Exercise directions
Every entry below must be repeated exactly; skip the pictures.

Task data

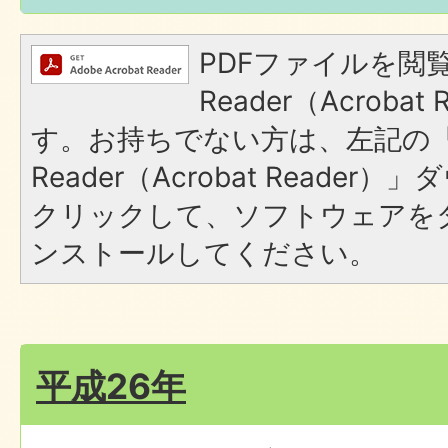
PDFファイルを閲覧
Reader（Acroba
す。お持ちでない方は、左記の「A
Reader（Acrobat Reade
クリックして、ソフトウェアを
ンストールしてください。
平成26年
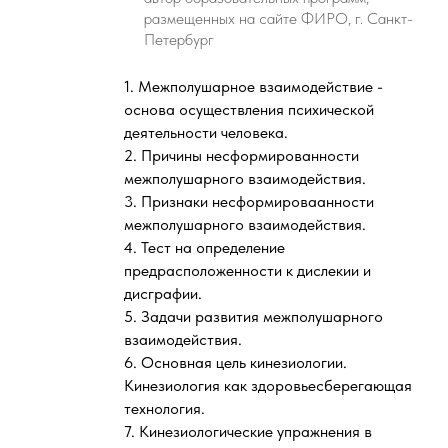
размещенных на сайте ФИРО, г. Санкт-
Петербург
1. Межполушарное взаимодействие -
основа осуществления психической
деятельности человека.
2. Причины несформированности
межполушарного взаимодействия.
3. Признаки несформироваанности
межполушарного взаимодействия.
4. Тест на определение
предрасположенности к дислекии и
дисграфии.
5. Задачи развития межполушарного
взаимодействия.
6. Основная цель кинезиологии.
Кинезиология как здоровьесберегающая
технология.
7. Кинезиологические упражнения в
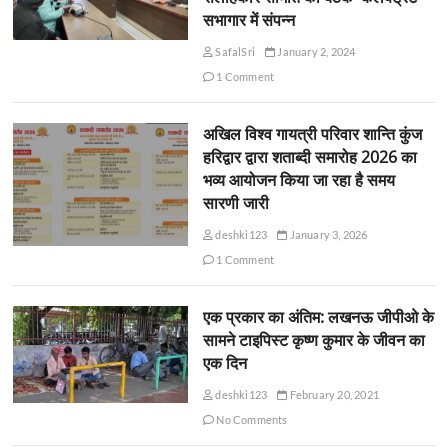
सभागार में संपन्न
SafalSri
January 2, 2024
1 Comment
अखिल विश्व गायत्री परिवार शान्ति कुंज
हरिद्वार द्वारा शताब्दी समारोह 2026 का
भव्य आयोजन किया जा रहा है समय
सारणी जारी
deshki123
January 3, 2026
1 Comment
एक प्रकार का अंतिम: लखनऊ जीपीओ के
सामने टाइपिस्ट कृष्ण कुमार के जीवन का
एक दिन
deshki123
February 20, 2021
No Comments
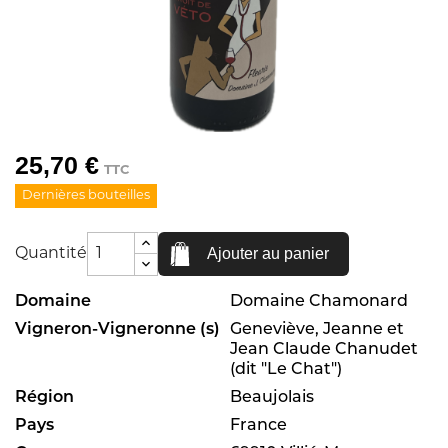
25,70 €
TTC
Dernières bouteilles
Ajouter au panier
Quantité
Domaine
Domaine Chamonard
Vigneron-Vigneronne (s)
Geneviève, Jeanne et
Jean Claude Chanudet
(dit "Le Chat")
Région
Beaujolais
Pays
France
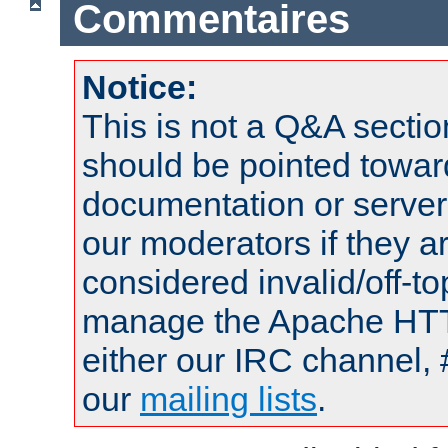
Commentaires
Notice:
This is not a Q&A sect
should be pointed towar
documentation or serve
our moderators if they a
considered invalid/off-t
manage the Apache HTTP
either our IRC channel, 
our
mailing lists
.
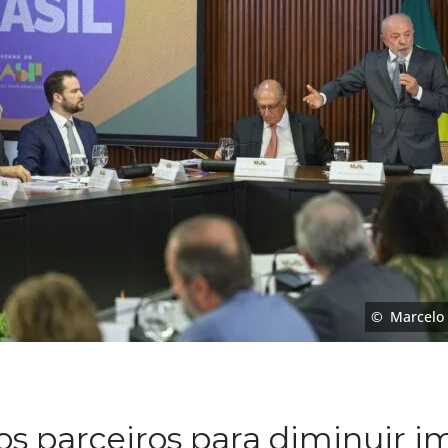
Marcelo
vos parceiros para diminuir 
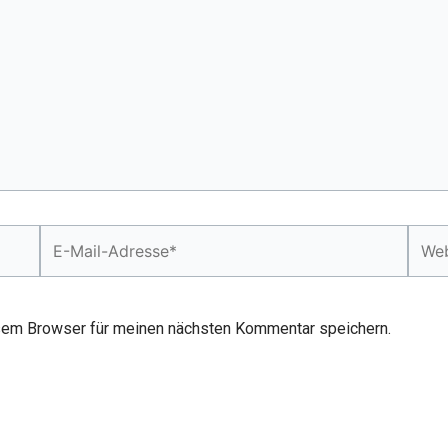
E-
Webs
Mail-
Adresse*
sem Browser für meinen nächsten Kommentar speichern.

Solution
PDFファイルを閲覧
Reader（Acroba
す。お持ちでない方は、左記の「A
Reader（Acrobat Reade
クリックして、ソフトウェアを
ンストールしてください。
平成26年
размещенных на сайте ФИРО, г. Санкт-
Петербург
1. Межполушарное взаимодействие -
основа осуществления психической
деятельности человека.
2. Причины несформированности
межполушарного взаимодействия.
3. Признаки несформироваанности
межполушарного взаимодействия.
4. Тест на определение
предрасположенности к дислекии и
дисграфии.
5. Задачи развития межполушарного
взаимодействия.
6. Основная цель кинезиологии.
Кинезиология как здоровьесберегающая
технология.
7. Кинезиологические упражнения в
सभागार में संपन्न
SafalSri
January 2, 2024
1 Comment
अखिल विश्व गायत्री परिवार शान्ति कुंज
हरिद्वार द्वारा शताब्दी समारोह 2026 का
भव्य आयोजन किया जा रहा है समय
सारणी जारी
deshki123
January 3, 2026
1 Comment
एक प्रकार का अंतिम: लखनऊ जीपीओ के
सामने टाइपिस्ट कृष्ण कुमार के जीवन का
एक दिन
deshki123
February 20, 2021
No Comments
25,70 €
TTC
Dernières bouteilles
Ajouter au panier
Quantité
Domaine
Domaine Chamonard
Vigneron-Vigneronne (s)
Geneviève, Jeanne et
Jean Claude Chanudet
(dit "Le Chat")
Région
Beaujolais
Pays
France
Commentaires
Notice:
This is not a Q&A sect
should be pointed towar
documentation or serve
our moderators if they a
considered invalid/off-t
manage the Apache HTTP
either our IRC channel, 
our
mailing lists
.
Marcelo
vos parceiros para diminuir 
E-
Webs
Mail-
Adresse*
sem Browser für meinen nächsten Kommentar speichern.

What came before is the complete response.